Pollice verso. La politica ridotta ad arena dove il popolo fa da giudice come al Colosseo

per Gian Franco Ferraris
Autore originale del testo: Alfredo Morganti

di Alfredo Morganti – 6 luglio 2016

Anche stavolta la risposta di Renzi è stata la stessa: chi vince comanda. Anche stavolta la politica è stata ridotta a scontro plateale, affinché il vincente possa impugnare lo scettro di comando e chi s’è visto s’è visto. E così possa decidere senza lacci e lacciuoli. È tutto qui, nella sostanza, il senso della direzione PD del 4 luglio scorso. Tutto ciò che appaia come mediazione, dibattito, confronto e che unisca invece di dividere astrattamente, viene rigettato come zavorra, come inciucio, come complotto, come ‘conteugolinismo’. Come farebbe un pessimo giardiniere intento a potare piante, la politica è sfrondata rozzamente, quasi alla cieca, ridotta a un tronco striminzito di muscoli, senza alcun ramo grazie al quale unire dialetticamente punti di vista discordi invece di scatenare lo scontro come accade sul ring.

Il premier è sempre più l’epifenomeno della crisi della politica, il suo effetto peggiore. L’uomo che più di altri ha contribuito a far dissolvere in via definitiva il sistema dei partiti, ritenendo che il male fosse lì. L’uomo che ha ritenuto l’appello al popolo (le primarie, i referendum, gli annunci mediatici) il vero atto fondativo di una politica ‘nuova’, così composta: c’è il Capo eletto alle primarie aperte che ‘ci mette la faccia’, annuncia in streaming al popolo mediatico cosa fare, rivendica di seguito e noiosamente i propri striminziti ‘zero virgola’ in più, e poi manifesta la sua ‘ira’ se gli altri (sono sempre gli altri a sbagliare) fanno fallire i suoi perfettissimi piani.
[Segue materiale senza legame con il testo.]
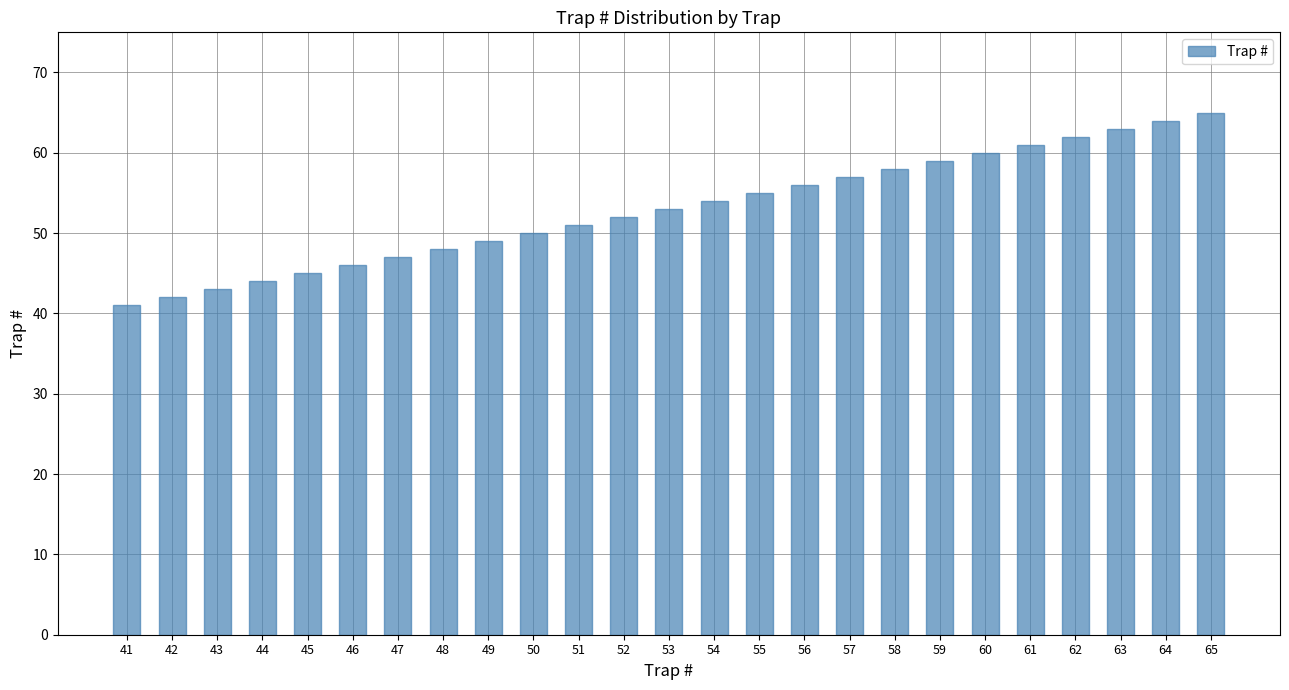

Which has a higher value, 57 or 53?

57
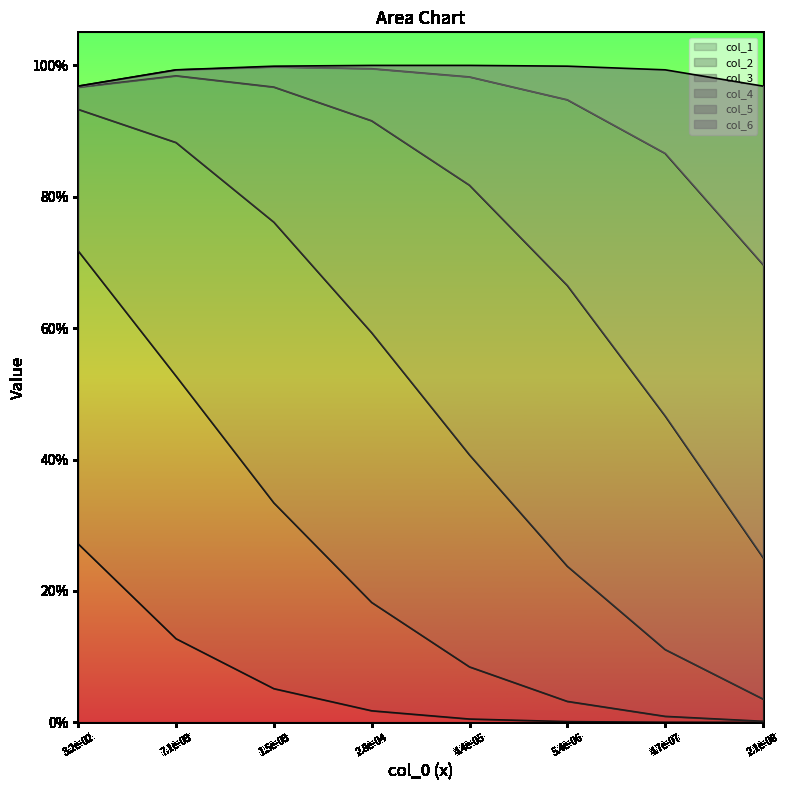

Between 7.1e-03 and 3.2e-02, which is larger?

3.2e-02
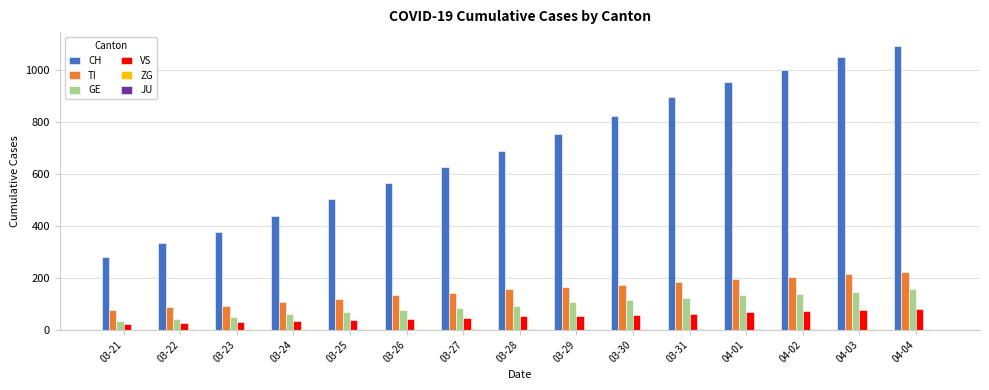

What is the greatest value displayed?

1092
Formula semplice, in fondo, altro che la complessità del sistema dei partiti, dove subentravano concetti ‘astrusi’ come cultura politica, mediazione, dibattiti, congressi veri, ramificazione territoriale, soggettività politica, rappresentanze istituzionali. Tutta inutile robaccia se confrontata con la politica smart rivendicata ancora una volta in direzione PD.

Privare la politica di mediazione è come accendere la miccia di una bomba già innescata. Prima o poi verrà giù il finimondo che travolgerà le democrazie così come noi le conosciamo. Prima o poi l’elettorato e il popolo sovrano, reagiranno in termini diretti e per le vie brevi agli apprendisti stregoni. La Brexit è solo un esempio, per quanto forte. La crisi di rappresentanza, a cui si è risposto da pazzi con l’ultramaggioritario, diventa crisi politica, quindi crisi istituzionale, infine si spalanca il baratro democratico. L’abbiamo già visto un centinaio di anni fa, e temo che si possa tornare a vederlo se lo schema attuale, che vede il Capo contro tutti, non subirà delle energiche modifiche. Oggi Paolo Franchi nell’editoriale di Corsera-Roma spiega tutto ciò con un’analisi che una volta sarebbe stata banale, lapalissiana, ma che oggi appare davvero incomprensibile ai nuovi leader.

La politica è in crisi, dice Franchi, non solo perché non risponde più alle domande della società. È in crisi perché non sa più costruire, organizzare, selezionare quelle domande secondo un’idea, una proposta, un progetto. È in crisi perché non ci sono più partiti radicati che ‘mediano’ e interagiscono con i cittadini. E dunque ‘rispondono’ attivamente a quelle domande, senza fare da megafono, senza farle ‘esplodere’ magari per mero tornaconto politico o (peggio) personale. Questo carattere di ‘mediazione’ e di progettazione della politica è scomparso, lasciando campo libero alle spinte economico-corporative, che stanno ormai dilaniando lo Stato. Non solo. Il plebiscito, il referendum, la chiamata del popolo sono l’unico programma politico di certi leader, sono il martello che viene impugnato per sfasciare tutto (cominciò coi picconatori, ricordate?), per ridurre il parlamento a strumento dell’esecutivo, per cancellare il principio di rappresentanza invece di RICOSTRUIRLA DAVVERO UNA RAPPRESENTANZA. Mi chiedo se non fosse proprio questo il mandato di Renzi e se le famose riforme non fossero altro che fare piazza pulita, a tutto vantaggio di altri, quelli che verranno dopo di lui. Me lo chiedo e rispondo sempre più affermativamente.